Consider changing .map() to .filter_map() and returning None when formats is empty:

.filter_map(|slot| {
    // ... format collection ...
    if formats.is_empty() {
        log::warn!("prebid: dropping imp '{}' — no valid banner formats", slot.id);
        return None;
    }
    Some(Imp { ... })
})

[aram356]

⛏ P3 — Empty Accept-Language header produces language = Some("")

If the header value is "", the split chain yields Some("".to_string()). An empty string for device.language is not useful and could confuse bidders.

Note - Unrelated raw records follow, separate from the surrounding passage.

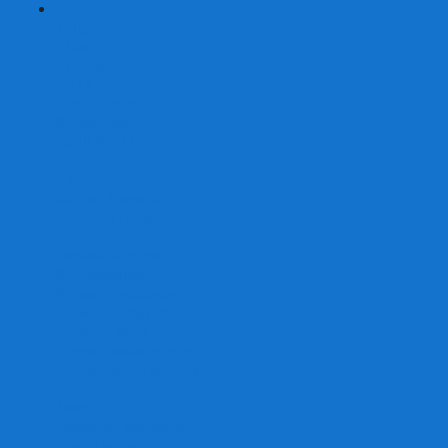
+
-
Серии
7 Чудес
Alias
Exit Квест
Fluxx
Pixel Tactics
Runebound
Small World
Азул
Активити
Башня, Дженга
Билет на поезд
Бэнг!
Взрывные котята
Воображарий
Время приключений
Гномы - вредители
Гравити фолз
Детективные истории
Детективные хроники
Диксит
Замес
Звёздные империи
Зомби в доме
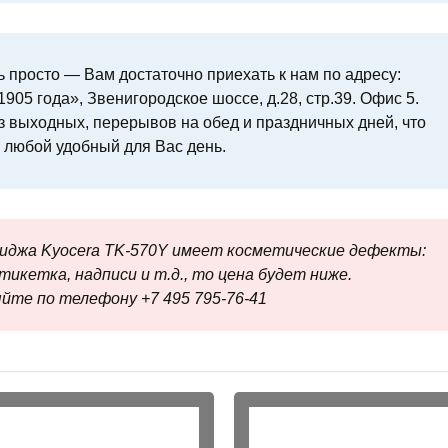
 просто — Вам достаточно приехать к нам по адресу:
905 года», Звенигородское шоссе, д.28, стр.39. Офис 5.
з выходных, перерывов на обед и праздничных дней, что
 любой удобный для Вас день.
риджа Kyocera TK-570Y имеет косметические дефекты:
тикетка, надписи и т.д., то цена будет ниже.
йте по телефону +7 495 795‑76-41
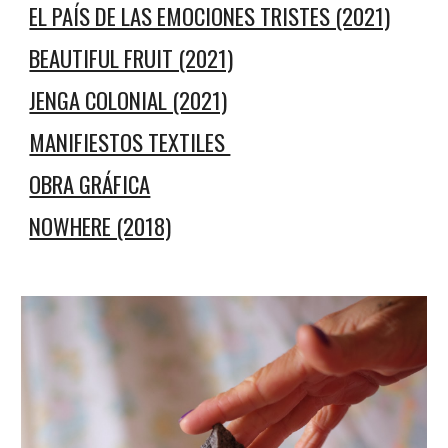
EL PAÍS DE LAS EMOCIONES TRISTES (2021)
BEAUTIFUL FRUIT (2021)
JENGA COLONIAL (2021)
MANIFIESTOS TEXTILES
OBRA GRÁFICA
NOWHERE (2018)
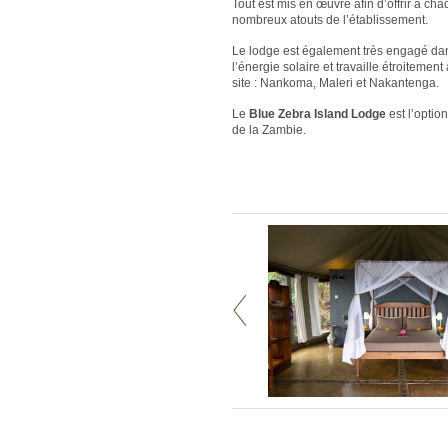
Tout est mis en œuvre afin d’offrir à cha
nombreux atouts de l’établissement.
Le lodge est également très engagé dans
l’énergie solaire et travaille étroitemen
site : Nankoma, Maleri et Nakantenga.
Le
Blue Zebra Island Lodge
est l’optio
de la Zambie.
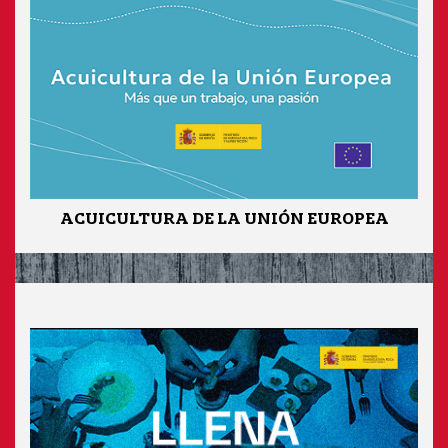
ACUICULTURA DE LA UNIÓN EUROPEA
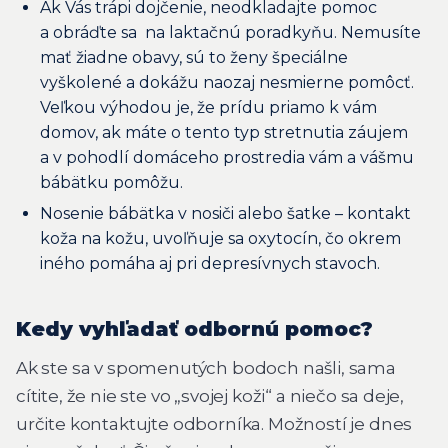
Ak Vás trápi dojčenie, neodkladajte pomoc
a obráďte sa na laktačnú poradkyňu. Nemusíte
mať žiadne obavy, sú to ženy špeciálne
vyškolené a dokážu naozaj nesmierne pomôcť.
Veľkou výhodou je, že prídu priamo k vám
domov, ak máte o tento typ stretnutia záujem
a v pohodlí domáceho prostredia vám a vášmu
bábätku pomôžu.
Nosenie bábätka v nosiči alebo šatke – kontakt
koža na kožu, uvoľňuje sa oxytocín, čo okrem
iného pomáha aj pri depresívnych stavoch.
Kedy vyhľadať odbornú pomoc?
Ak ste sa v spomenutých bodoch našli, sama
cítite, že nie ste vo „svojej koži“ a niečo sa deje,
určite kontaktujte odborníka. Možností je dnes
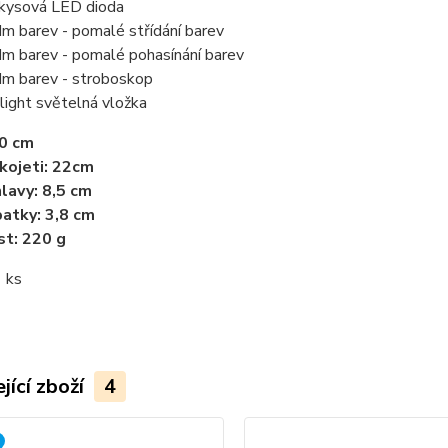
kysová LED dioda
m barev - pomalé střídání barev
m barev - pomalé pohasínání barev
m barev - stroboskop
 light světelná vložka
50 cm
kojeti: 22cm
lavy: 8,5 cm
atky: 3,8 cm
t: 220 g
 ks
jící zboží
4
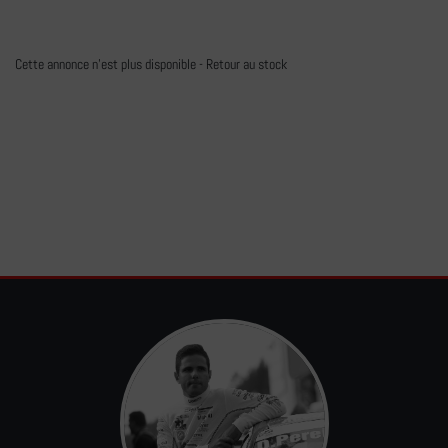
Cette annonce n'est plus disponible -
Retour au stock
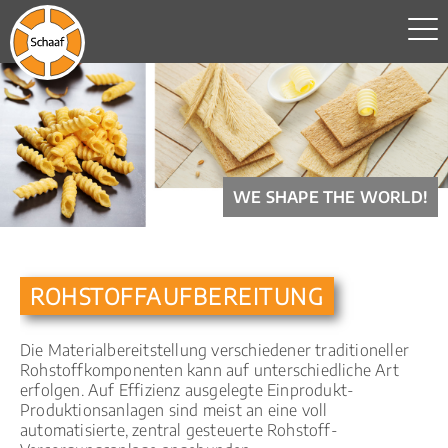
WE SHAPE THE WORLD!
ROHSTOFF­AUFBEREITUNG
Die Materialbereitstellung verschiedener traditioneller
Rohstoffkomponenten kann auf unterschiedliche Art
erfolgen. Auf Effizienz ausgelegte Einprodukt-
Produktionsanlagen sind meist an eine voll
automatisierte, zentral gesteuerte Rohstoff-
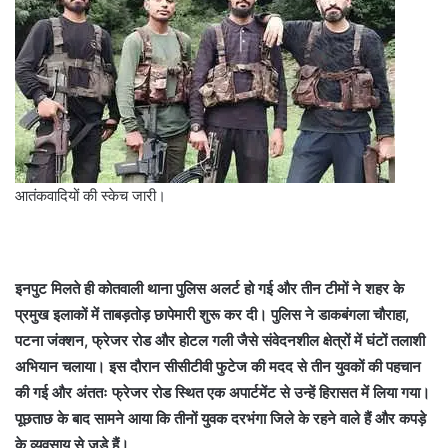
आतंकवादियों की स्केच जारी।
इनपुट मिलते ही कोतवाली थाना पुलिस अलर्ट हो गई और तीन टीमों ने शहर के
प्रमुख इलाकों में ताबड़तोड़ छापेमारी शुरू कर दी। पुलिस ने डाकबंगला चौराहा,
पटना जंक्शन, फ्रेजर रोड और होटल गली जैसे संवेदनशील क्षेत्रों में घंटों तलाशी
अभियान चलाया। इस दौरान सीसीटीवी फुटेज की मदद से तीन युवकों की पहचान
की गई और अंततः फ्रेजर रोड स्थित एक अपार्टमेंट से उन्हें हिरासत में लिया गया।
पूछताछ के बाद सामने आया कि तीनों युवक दरभंगा जिले के रहने वाले हैं और कपड़े
के व्यवसाय से जुड़े हैं।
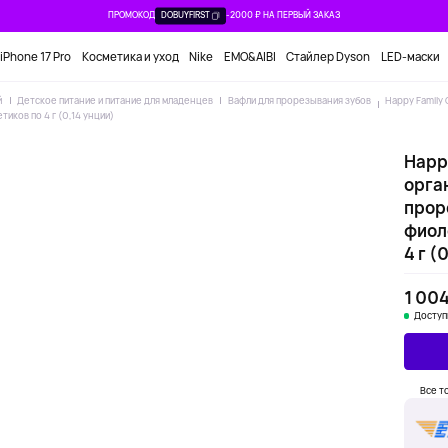
ПРОМОКОД
DOBUYFIRST
-2000 ₽ НА ПЕРВЫЙ ЗАКАЗ
iPhone 17 Pro
Косметика и уход
Nike
EMO&AIBI
Стайлер Dyson
LED-маски
й
Детское питание и питание для младенцев
Вафли для прорезывания зубов
Happy Family 
тиков по 4 г (0,14 унции)
Happy
орга
прор
фиоле
4 г (
1 004
Доступ
Все т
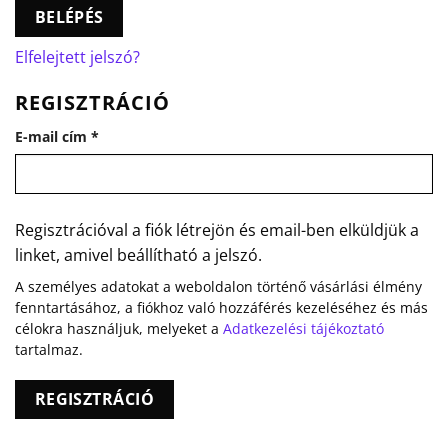
BELÉPÉS
Elfelejtett jelszó?
REGISZTRÁCIÓ
Kötelező
E-mail cím
*
Regisztrációval a fiók létrejön és email-ben elküldjük a
linket, amivel beállítható a jelszó.
A személyes adatokat a weboldalon történő vásárlási élmény
fenntartásához, a fiókhoz való hozzáférés kezeléséhez és más
célokra használjuk, melyeket a
Adatkezelési tájékoztató
tartalmaz.
REGISZTRÁCIÓ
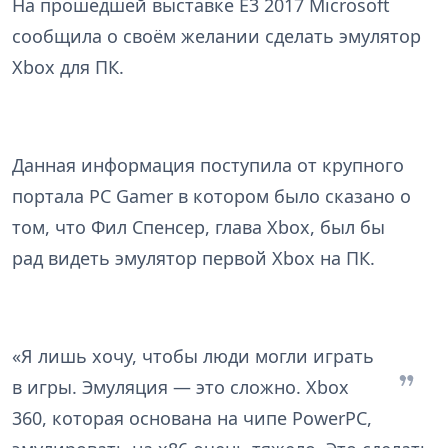
На прошедшей выставке E3 2017 Microsoft
сообщила о своём желании сделать эмулятор
Xbox для ПК.
Данная информация поступила от крупного
портала PC Gamer в котором было сказано
о
том, что Фил Спенсер, глава Xbox, был бы
рад видеть эмулятор первой Xbox на ПК.
«Я лишь хочу, чтобы люди могли играть
в игры. Эмуляция — это сложно. Xbox
360, которая основана на чипе PowerPC,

Add .filter(|s| !s.is_empty()) after the final .to_string().

[aram356]

⛏ P3 — US-privacy comment mislabels position 1

The comment says "notice given (1)" but position 1 of the US Privacy string is the version number. The format is V(version)N(notice)O(opt-out)L(lspa), so 1YYN = version 1, notice=Y, opt-out=Y, LSPA=N. Suggested:

/// Encodes: version `1`, notice given (`Y`), user opted out (`Y`), LSPA not signed (`N`).

[aram356]

⛏ P3 — Transparency listed in EXT_STRUCTS but absent from proto

"Transparency" is in the EXT_STRUCTS list but no matching struct exists in the proto or generated output. Dead config — harmless but confusing. Verify and remove if not needed.